Since my letter of Jan’y. l3th. measures have been taken with prospect of success for sending the witnesses necessary to prove all the facts essential on the trial of Whitby. It can scarcely be hoped however that they will arrive in time to prevent the necessity of a further adjournment of the Court Martial. Mr Lee at Bordeaux has also been directed to send if he can from that place a witness who is on a voyage to that port, and to write to you upon the subject.

The interposition of Mr Erskine has been without effect with Captain Douglas commanding the British ships in Hampton Roads. The latter adheres to his refusal to discharge the American seamen until he is instructed so to do by his superior officer who is stated to be at, Bermuda, his general orders being to grant no discharges without that sanction.

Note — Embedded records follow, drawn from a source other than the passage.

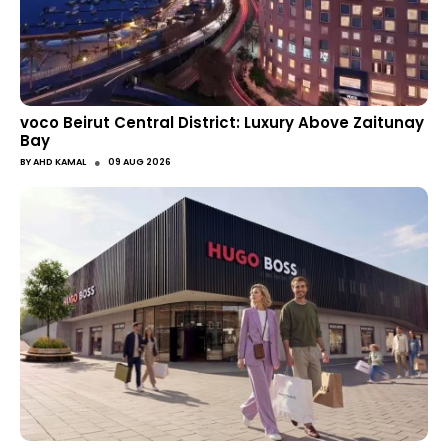
voco Beirut Central District: Luxury Above Zaitunay
Bay
●
BY
AHD KAMAL
09 AUG 2026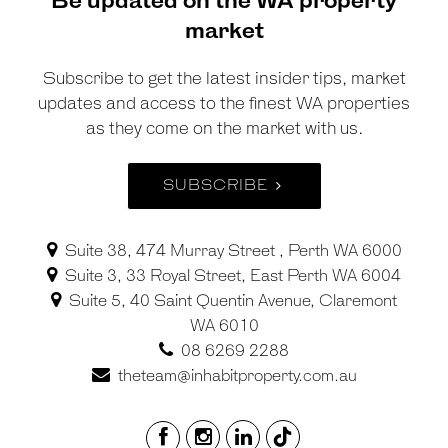
Be updated on the WA property
market
Subscribe to get the latest insider tips, market
updates and access to the finest WA properties
as they come on the market with us.
SUBSCRIBE
Suite 38, 474 Murray Street , Perth WA 6000
Suite 3, 33 Royal Street, East Perth WA 6004
Suite 5, 40 Saint Quentin Avenue, Claremont
WA 6010
08 6269 2288
theteam@inhabitproperty.com.au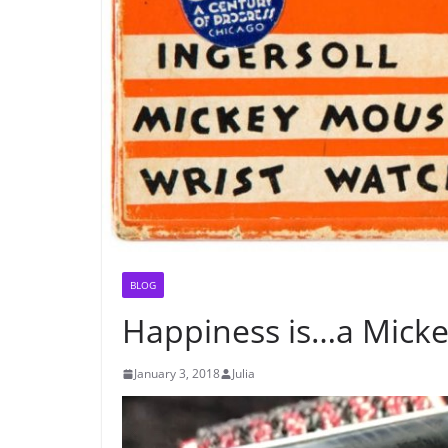
BLOG
Happiness is…a Mick
January 3, 2018
Julia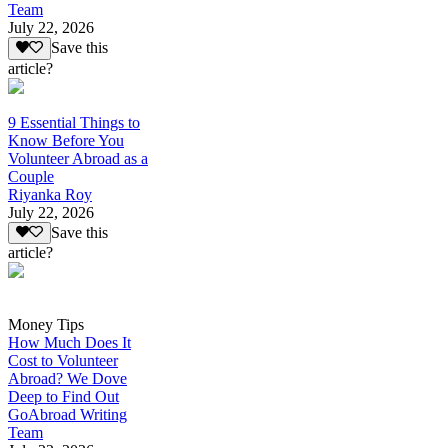
Team
July 22, 2026
Save this
article?
9 Essential Things to
Know Before You
Volunteer Abroad as a
Couple
Riyanka Roy
July 22, 2026
Save this
article?
Money Tips
How Much Does It
Cost to Volunteer
Abroad? We Dove
Deep to Find Out
GoAbroad Writing
Team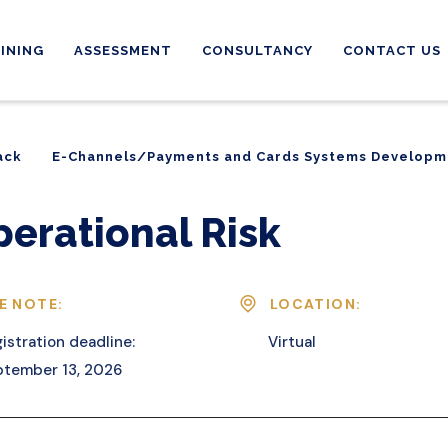
INING
ASSESSMENT
CONSULTANCY
CONTACT US
ack
E-Channels/Payments and Cards Systems Developm
ack
E-Channels/Payments and Cards Systems Developm
perational Risk
E NOTE:
LOCATION:
istration deadline:
Virtual
tember 13, 2026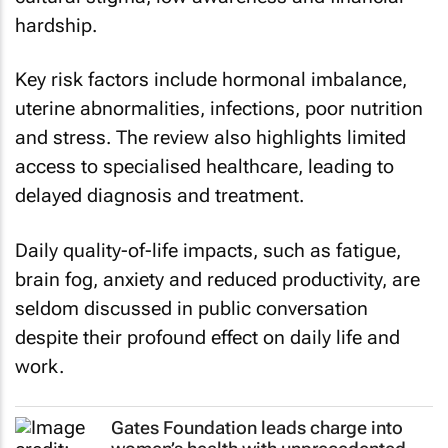
hardship.
Key risk factors include hormonal imbalance,
uterine abnormalities, infections, poor nutrition
and stress. The review also highlights limited
access to specialised healthcare, leading to
delayed diagnosis and treatment.
Daily quality-of-life impacts, such as fatigue,
brain fog, anxiety and reduced productivity, are
seldom discussed in public conversation
despite their profound effect on daily life and
work.
Gates Foundation leads charge into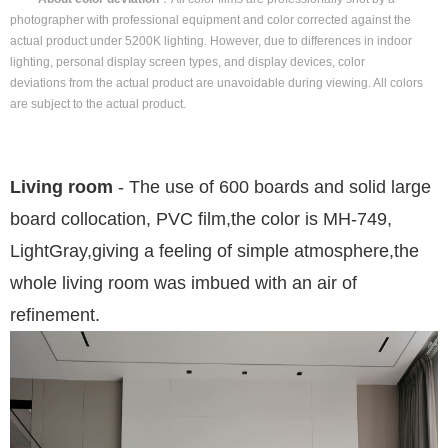
photographer with professional equipment and color corrected against the
actual product under 5200K lighting. However, due to differences in indoor
lighting, personal display screen types, and display devices, color
deviations from the actual product are unavoidable during viewing. All colors
are subject to the actual product.
Living room
- The use of 600 boards and solid large
board collocation, PVC film
,
the color is MH-749,
LightGray
,
giving a feeling of simple atmosphere
,
the
whole living room was imbued with an air of
refinement
.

Thus we are reduced to the dilemma of taking steps at variance with the conciliatory posture of things between the two countries, and which may even produce bloodshed, or of seeing our laws silenced and prostrated by a foreign armed ship enjoying the security and hospitality of a friendly port. The case is marked with the strongest aggravations. The ships under Douglass being those which entered our waters fresh from the outrage and insult committed near the shore of N. Carolina by the destruction of the French ship L’Impetueux, and Douglas himself having been an offender on several other occasions, as well as on this. It is not yet precisely decided what will be done in case the interposition of the superior officer should not very quickly take place. But it will be proper for you to prepare the British Government for whatever course may be found necessary for vindicating the authority of our laws within our own limits and fulfilling the responsibility of the Government, to the national sentiment. Mr Erskine appears to be particularly anxious to prevent extremities, and to be exerting all his faculties to remove the occasion for them.

The papers lately received from the Insurance Company of Baltimore relating to the ship Messenger, with a communication from our Agent in Antigua of all which copies are also enclosed, present a very singular adjudication in the Vice Admiralty Court at Halifax, and fresh proofs of the extortions practiced in the courts at both places. You will be at no loss for the proper comments on the former subject as well as on the latter, nor for the use to be made of them in making the British Government sensible of the reforms which are equally called for by justice to other nations, and by a regard to the character of its tribunals. No recognition of neutral rights which may be inserted ⟨   ⟩ in a Treaty can render the state of things between the two countries such as it ought to be, and as we wish it to be; if those who are to give effect to the Treaty, are left at liberty to prostrate it by such abuses of their trust. The difficulty is not cured by the right of appeal from those subordinate decisions, and the removal of them in the superior Tribunals for reasons too well understood to require repetition. I have the honor, &c

James Madison

DNA: RG 59—IM—Instructions to Ministers.